THOSE WHO recognise the importance of the rule of law and the long established procedures for protecting it may well be surprised by some of the judicial changes proposed by Mr. Kent Pantry, the Director of Public Prosecutions, at a forum on criminal violence in Jamaica held at the University of the West Indies. There is no doubt that Jamaica's creaky and outdated court procedures need reforming to clear the increasing backlog of cases in the system, but the sudden awakening from slumber into a flurry of radical recommendations needs to be drawn to attention for public debate.

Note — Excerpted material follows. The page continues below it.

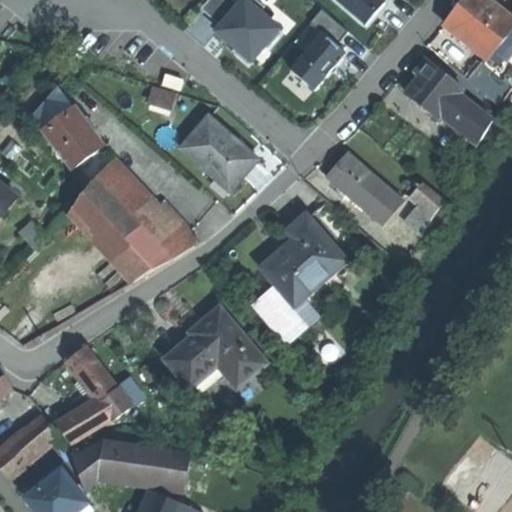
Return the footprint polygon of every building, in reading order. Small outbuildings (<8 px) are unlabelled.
[(268,50),(283,33),(260,14),(266,8),(255,0),(246,0),(241,6),(233,0),(209,0),(201,10),(222,28),(218,32),(237,48),(233,53),(248,66),(264,47),(268,50)] [(386,4),(382,0),(333,0),(366,27),(386,4)] [(446,24),(490,60),(511,32),(511,18),(489,0),(465,0),(461,5),(446,24)] [(291,71),(315,91),(347,54),(338,46),(349,33),(322,10),(311,24),(323,34),(291,71)] [(505,66),(511,58),(511,44),(510,43),(496,56),(505,66)] [(436,51),(429,60),(443,71),(449,63),(436,51)] [(422,77),(409,94),(440,120),(443,116),(447,110),(455,116),(468,101),(460,94),(464,89),(443,71),(429,60),(427,58),(421,65),(416,72),(422,77)] [(511,88),(482,64),(469,79),(501,105),(511,91),(511,88)] [(184,82),(166,76),(162,86),(181,92),(184,82)] [(60,86),(39,108),(53,126),(76,108),(60,86)] [(154,100),(174,106),(178,94),(158,88),(154,100)] [(472,95),(464,89),(460,94),(468,101),(472,95)] [(493,121),(468,101),(455,116),(447,110),(443,116),(479,145),(493,121)] [(31,115),(72,170),(94,154),(104,146),(93,132),(96,129),(87,116),(83,118),(76,108),(53,126),(39,108),(31,115)] [(184,148),(232,192),(246,176),(259,161),(211,118),(184,148)] [(339,165),(329,177),(367,210),(388,186),(350,152),(339,165)] [(116,159),(96,177),(141,224),(154,212),(161,206),(116,159)] [(96,177),(71,213),(134,281),(173,259),(141,224),(96,177)] [(0,219),(19,195),(0,180),(0,219)] [(421,203),(434,214),(445,201),(424,182),(412,195),(421,203)] [(405,202),(388,186),(367,210),(384,226),(405,202)] [(161,206),(154,212),(188,250),(195,246),(195,234),(166,201),(161,206)] [(423,234),(434,214),(421,203),(407,220),(423,234)] [(154,212),(141,224),(173,259),(188,250),(154,212)] [(277,284),(253,304),(287,345),(319,318),(307,303),(349,268),(306,216),(290,230),(297,239),(282,252),(263,267),(277,284)] [(22,233),(35,247),(46,236),(33,223),(22,233)] [(185,345),(166,360),(190,390),(218,367),(233,386),(262,363),(220,310),(204,322),(191,333),(194,337),(192,339),(195,342),(188,349),(185,345)] [(192,339),(185,345),(188,349),(195,342),(192,339)] [(78,354),(68,362),(81,380),(96,402),(98,404),(118,388),(117,387),(86,347),(78,354)] [(265,366),(262,363),(233,386),(236,390),(265,366)] [(0,395),(12,388),(0,368),(0,395)] [(128,379),(117,387),(118,388),(132,406),(142,398),(128,379)] [(75,384),(90,405),(96,402),(81,380),(75,384)] [(132,406),(118,388),(98,404),(110,418),(113,421),(132,406)] [(71,445),(110,418),(98,404),(96,402),(90,405),(57,426),(71,445)] [(0,436),(10,430),(0,416),(0,436)] [(15,441),(0,453),(0,469),(15,488),(27,479),(20,471),(59,439),(42,419),(19,438),(15,441)] [(84,492),(98,476),(102,441),(73,458),(84,492)] [(102,441),(98,476),(185,490),(190,454),(102,441)] [(93,511),(62,472),(27,499),(36,511),(93,511)] [(85,495),(92,507),(102,501),(95,489),(85,495)] [(198,511),(155,492),(147,510),(146,511),(198,511)]
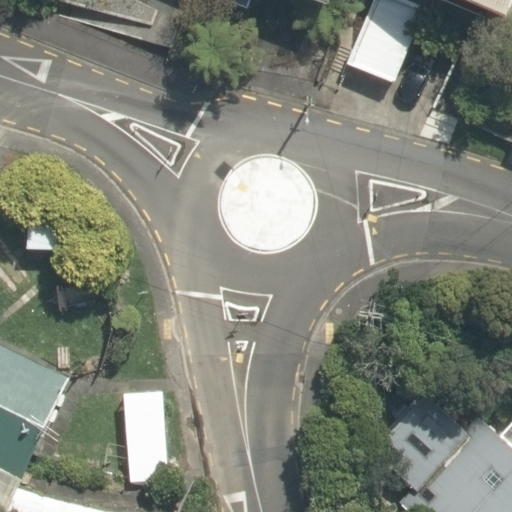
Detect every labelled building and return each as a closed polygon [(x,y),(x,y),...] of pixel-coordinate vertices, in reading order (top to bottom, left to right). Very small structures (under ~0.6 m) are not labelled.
[(375,0),(349,64),(394,82),(425,8),(405,0),(375,0)] [(511,0),(461,0),(509,19),(511,10),(511,0)] [(91,220),(32,226),(35,259),(94,254),(91,220)] [(0,511),(5,511),(70,377),(0,343),(0,511)] [(175,391),(133,392),(133,485),(176,484),(175,391)] [(511,511),(511,420),(395,451),(410,511),(511,511)] [(167,511),(23,492),(20,511),(167,511)]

One startling recommendation is that the prosecution in a criminal case should have the right to appeal a jury verdict of acquittal. This would be anathema in America as a violation of the provision in the United States Constitution against double jeopardy, the doctrine that a person cannot be tried twice for the same offence. This doctrine dates back to Roman Law and has been a cornerstone of English Common Law for over 800 years. Nevertheless, there has been movement in the United Kingdom to permit such appeals under very limited circumstances, a movement vigorously opposed by those who see it as an invasion of the doctrine of presumption of innocence which Senior Superintendent Reneto Adams has belittled as being mere semantics. We hope Mr. Pantry is not leaning to this view.

At first blush, Mr. Pantry's further suggestion that a majority rather than a unanimous verdict in a murder trial should be sufficient for conviction also seems a radical change despite his argument that in Jamaica one or two jurors are easily bribed or intimidated, allowing criminals to escape punishment as a result. Perhaps such a change might be palatable if restricted to non-capital homicide and a two-thirds majority vote.

Mr. Pantry's suggestion that Preliminary Enquiries be abolished because they take up too much of the court's time has much to recommend it. The present system exposes witnesses to being intimidated or assassinated, the dangers of which would be less if they only had to appear at the substantive trial where the lack of probable cause can be tested by a "no case" submission.

It is also proposed to abolish the practice of allowing the accused in a criminal case to take the stand to make an unsworn statement which cannot be cross-examined to test its credibility. Unsworn statements are unknown in America and have recently been abolished in the UK.

At the UWI forum Mr. Pantry made a number of other technical submissions which need careful evaluation. He, however, apparently remained silent on two vital recommendations of the PERF report, namely plea bargaining and the granting of immunity in exchange for testimony against a conspirator. Despite academic and philosophic reservations about such procedures, as a practical matter they are as necessary in Jamaica as they are in America to prevent the criminal court system from grinding to a halt which, on balance, is a more serious subversion of justice.

If, after due deliberation, some if not all of Mr. Pantry's recommendations are found to have merit, we hope that the necessary amendments to existing laws will be made; and we trust the Bar will be proactive in adopting them and not fall victim to its own comfortable inertia.